Agir face à la crise psychiatrique

Nous sommes un groupe de chercheurs issus des sciences sociales, actifs en Suisse romande autour des questions de la prise en charge intersectorielle des troubles psychiatriques. A partir d’un colloque inaugural organisé en 2011, nous développons aujourd’hui des activités et des recherches sociologiques dans le champ « SANTE MENTALE ET METIERS DE L’INTERVENTION D’URGENCE ».

La crise psychiatrique comme objet d’analyse et comme analyseur des fonctionnements institutionnels

La crise psychiatrique constitue aujourd’hui certes une question médicale, mais aussi sociale et politique, qui concerne et appelle la collaboration de multiples institutions ne relevant pas exclusivement du domaine de la santé. Plus uniquement confinée derrière les épais murs des institutions psychiatriques spécialisées, la gestion de la Folie a quitté l’asile pour s’inscrire dans l’espace social urbain. Dans ce mouvement continu, initié par la désinstitutionalisation, la nécessité (ou selon le point de vue, l’occasion) s’est présentée pour la psychiatrie de partager avec d’autres ses fonctions de réclusion institutionnelle de la Folie et de contrôle social sur le Fou. Au départ de l’initiative de nos travaux, réside le constat d’un fait relativement nouveau : la fonction de triage et de relais entre famille, monde judiciaire et milieu médical, remplie souvent de facto par les policiers et d’autres professionnels de l’intervention d’urgence. Le rôle premier de ces relais serait d’assurer une prise en charge continue des situations psychiatriques catégorisées comme à risque, situations que nous résumerons sous le concept de « crise ».

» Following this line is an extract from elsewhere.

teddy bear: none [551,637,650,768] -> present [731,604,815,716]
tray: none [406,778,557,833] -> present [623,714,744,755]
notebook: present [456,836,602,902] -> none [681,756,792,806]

La crise psychiatrique, perçue et traitée majoritairement sous l’angle du « risque », est un analyseur remarquable des fonctionnements institutionnels de la santé mentale, ainsi que des pratiques et routines d’intervention de chacune des institutions sollicitées.
D’un point de vue sociologique, les patients psychiatriques constituent à plus d’un titre une population subversive, dans ce qu’elle ne respecte ni les découpages institutionnels, ni les logiques de l’intervention. Elle met donc avantageusement en évidence les fonctionnements ordinaires, ceux qui sont perturbés par la crise et qui doivent être rétablis par le travail des professionnels. Lorsque ces derniers sont appelés à intervenir simultanément et dans un même espace, un certain brouillage des identités professionnelles apparaît. La pluralité, et parfois l’opposition, des nécessités institutionnelles et professionnelles constituent le principal défi à la réalisation d’une prise en charge multi-intervenants efficace.